Intervention de Jean Desessard, lors du débat retraites.
Monsieur le Ministre, vous avez parlé de dialogue. Curieux dialogue social que celui qui suscite l’opposition de toutes les centrales syndicales et mobilise des millions de manifestants pendant plusieurs semaines !
Alors, on s’interroge : quel dialogue ? Avec le MEDEF, bien sûr, avec les amis fortunés du Fouquet’s !
Et qui paie l’addition du Fouquet’s ? Les salariés, évidemment, car cette loi est injuste : deux ans de plus au « turbin » pour les travailleurs aux métiers pénibles ! Deux ans de plus pour les femmes qui n’obtiendront pas tous leurs droits à taux plein ! Pas d’avancées pour les poly-pensionnés, les paysans, les petits artisans, les précaires !

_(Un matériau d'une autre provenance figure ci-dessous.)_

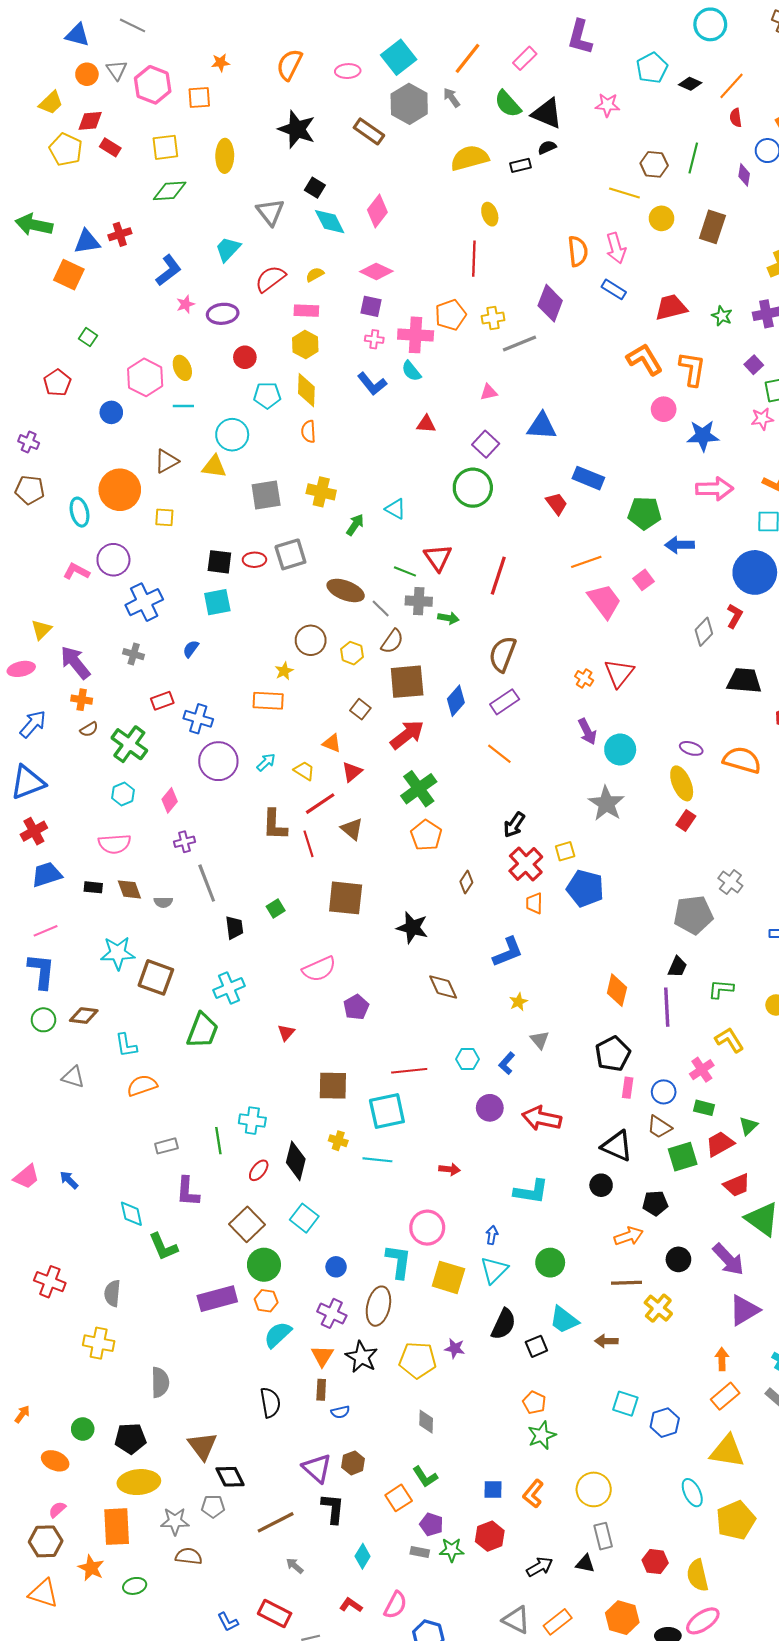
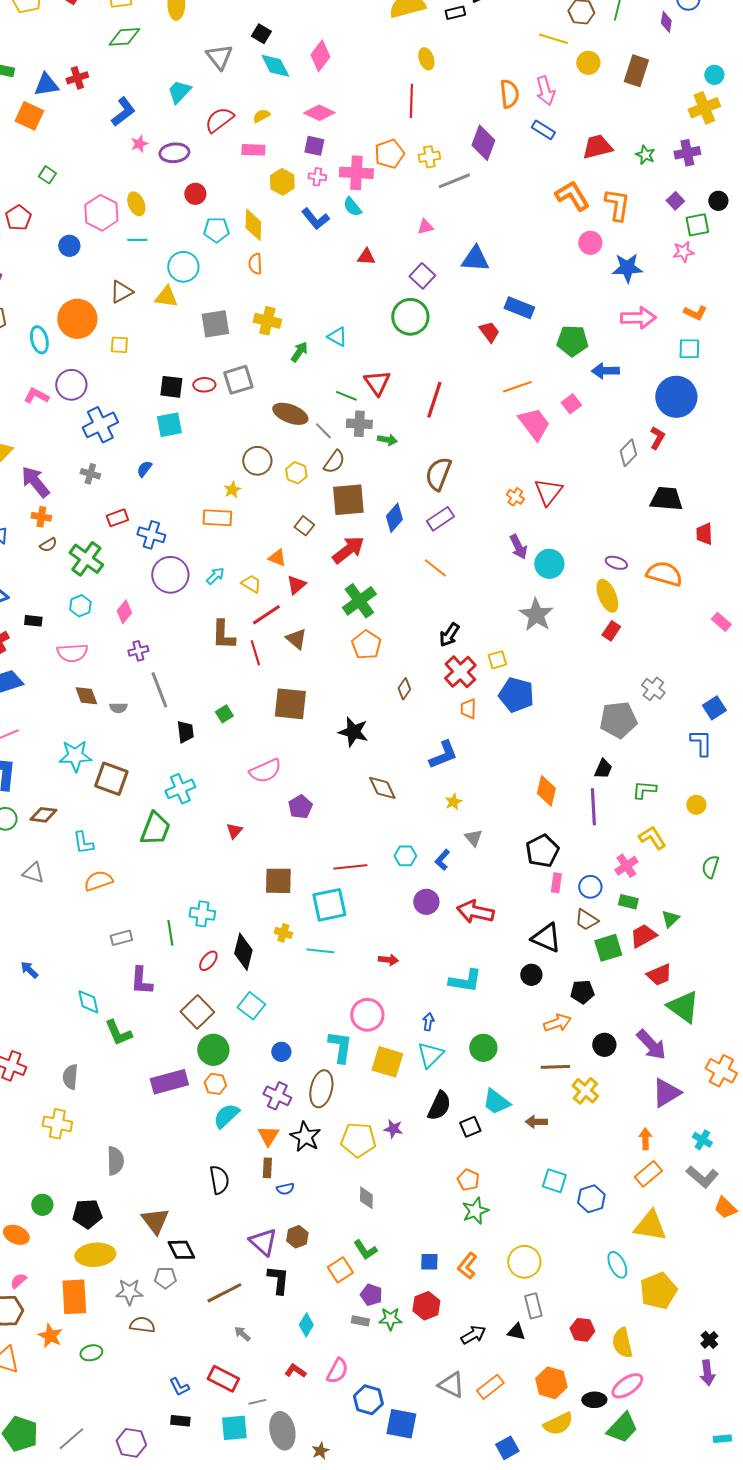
yellow hexagon: (305, 345) -> (282, 182), moved
black rectangle: (93, 887) -> (33, 621), moved

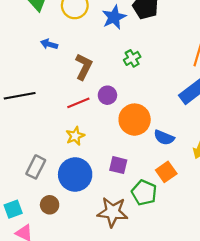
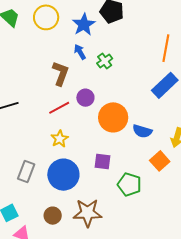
blue arrow: (49, 44) -> (80, 52), moved, turned 49
orange square: (166, 172) -> (160, 161), moved
brown circle: (50, 205) -> (53, 216), moved
brown star: (113, 212) -> (88, 213), moved

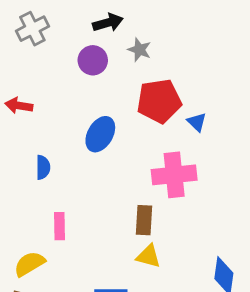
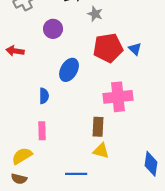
purple circle: (93, 60) -> (53, 29), moved
blue triangle: (197, 122) -> (135, 49), moved
blue semicircle: (43, 167) -> (44, 96), moved

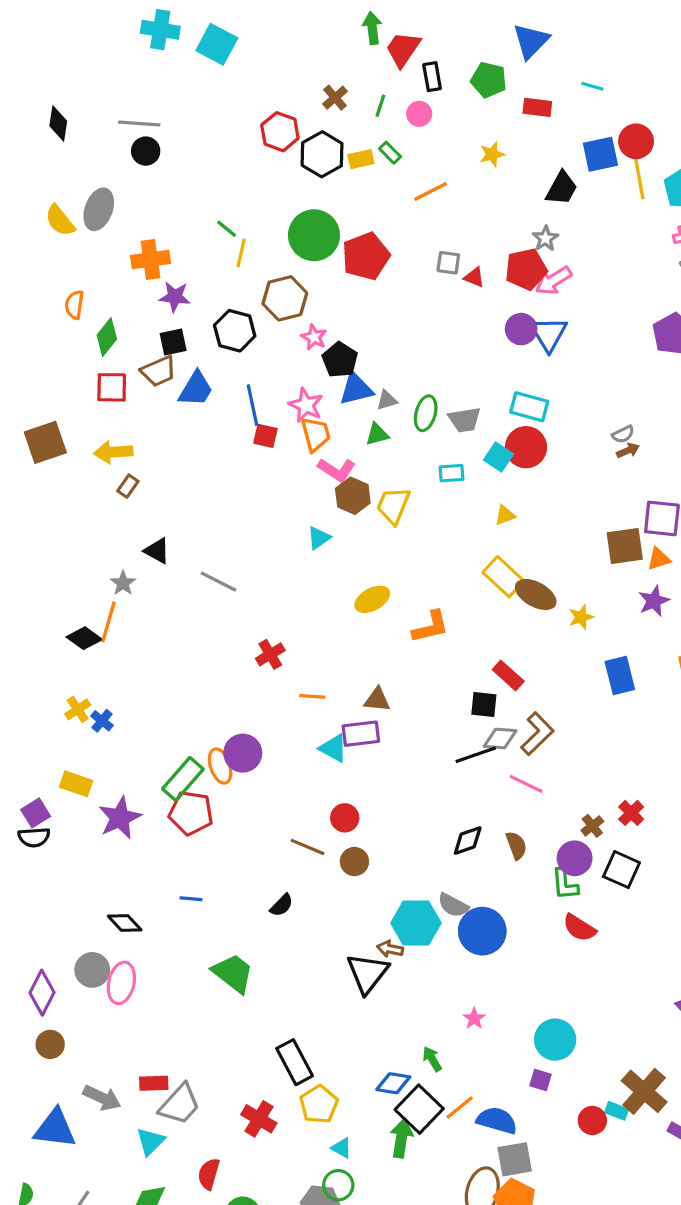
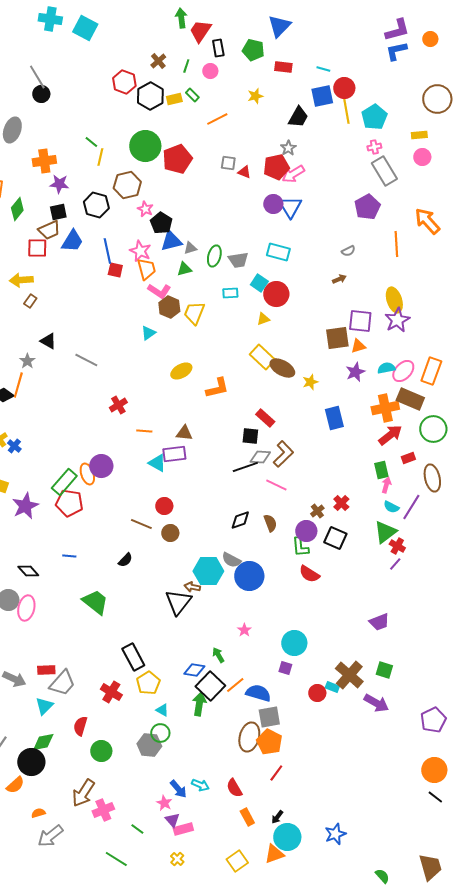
cyan line: (592, 86) -> (323, 69), moved
gray line: (139, 124) -> (37, 77), turned 55
red square: (112, 387) -> (37, 248), moved
gray semicircle: (623, 434) -> (348, 251), moved
red circle: (526, 447) -> (276, 294), moved

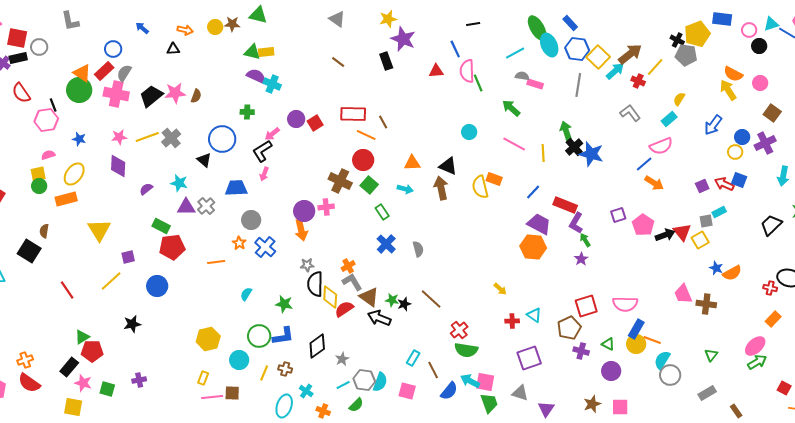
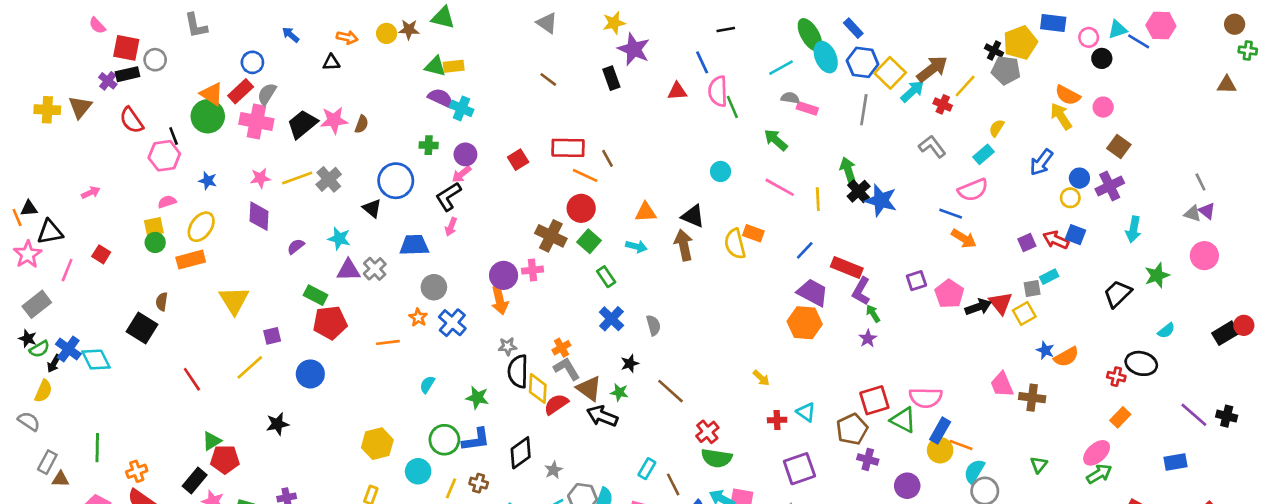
purple circle: (296, 119) -> (465, 154), moved
blue line: (644, 164) -> (951, 214), turned 60
black star: (404, 304) -> (630, 363), moved
green triangle: (608, 344) -> (903, 420), moved, size x1.5

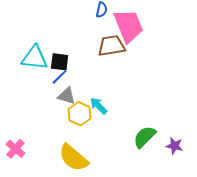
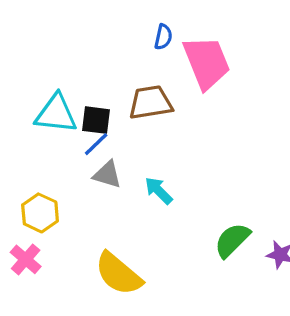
brown trapezoid: (112, 46) -> (151, 102), moved
yellow hexagon: (80, 114) -> (40, 213), moved

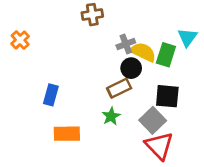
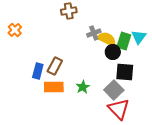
cyan triangle: (187, 37) -> (139, 37), moved
black circle: (131, 68) -> (113, 52), moved
brown rectangle: (119, 88) -> (55, 66), moved, turned -36
orange rectangle: (67, 134) -> (54, 87), moved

Non seulement cette loi est injuste, mais elle est inefficace, car déjà le financement des retraites n’est pas assuré. Vous n’arriverez pas à remettre au travail les seniors, ce qui conduira à la baisse de leurs pensions.
Cette loi ne va pas diminuer le chômage et n’augmentera donc pas, point pourtant fondamental, l’assiette des cotisations destinées à financer les retraites.
Enfin, cette loi va à contresens de l’histoire : alors que les moyens techniques de production nous permettent de mieux vivre, on veut repousser l’horizon du havre de paix que représente la retraite. Alors qu’il faut préserver la planète, économiser les ressources et l’énergie, on prétend que la solution consiste à travailler toujours plus !
Pourquoi cette politique sarkozyste du « ça passe et ça casse » ? Parce que la droite a choisi l’adaptation aux lois du marché international, c’est-à-dire la baisse du coût du travail, l’augmentation des cadences et de la productivité, l’appel à la précarité et à la sous-traitance, la restriction des droits du travail et des salariés. En parallèle, elle a sans complexe choisi de baisser la taxation des plus riches, de favoriser la circulation des capitaux et, par là même, d’encourager la spéculation.
Au cours de ce débat, nous avons vu se dérouler le fil conducteur de votre projet de loi. Tout d’abord, pour plaire au FMI et aux agences de notation, vous reculez aujourd’hui de deux ans l’âge de départ à la retraite. Et, dès demain, vous vous orienterez vers la retraite par points, conception individuelle de l’assurance vieillesse. Puis, logique du marché oblige, vous avancerez progressivement vers un système par capitalisation, que l’on sent poindre dans les articles relatifs à l’épargne retraite !
Au cours de ce débat, nous avons assisté à une confrontation droite-gauche, entre ceux qui veulent l’adaptation libérale au marché, qui font la promotion de l’individualisme – vous l’avez dit à plusieurs reprises ! – et ceux qui veulent garantir la solidarité, qui prônent des réponses collectives aux enjeux de demain.
Vous n’avez pas voulu débattre avec la société en organisant un référendum, mais ce débat aura lieu ! Pendant ces trois semaines, parlementaires de gauche et écologistes, nous avons confronté nos propositions et affiné nos convergences. Nous pouvons dire aux millions de manifestants que leur combat n’est pas fini, que nous continuons avec eux la lutte contre les inégalités, que nous sommes aujourd’hui porteurs d’un projet pour les retraites alternatif, crédible et solidaire, qui, un jour ou l’autre, s’imposera ! C’est pourquoi nous, sénatrices et sénateurs Verts, sommes opposés à ce projet de loi. (Applaudissements sur les travées du groupe socialiste et du groupe CRC-SPG, ainsi que sur certaines travées du RDSE.)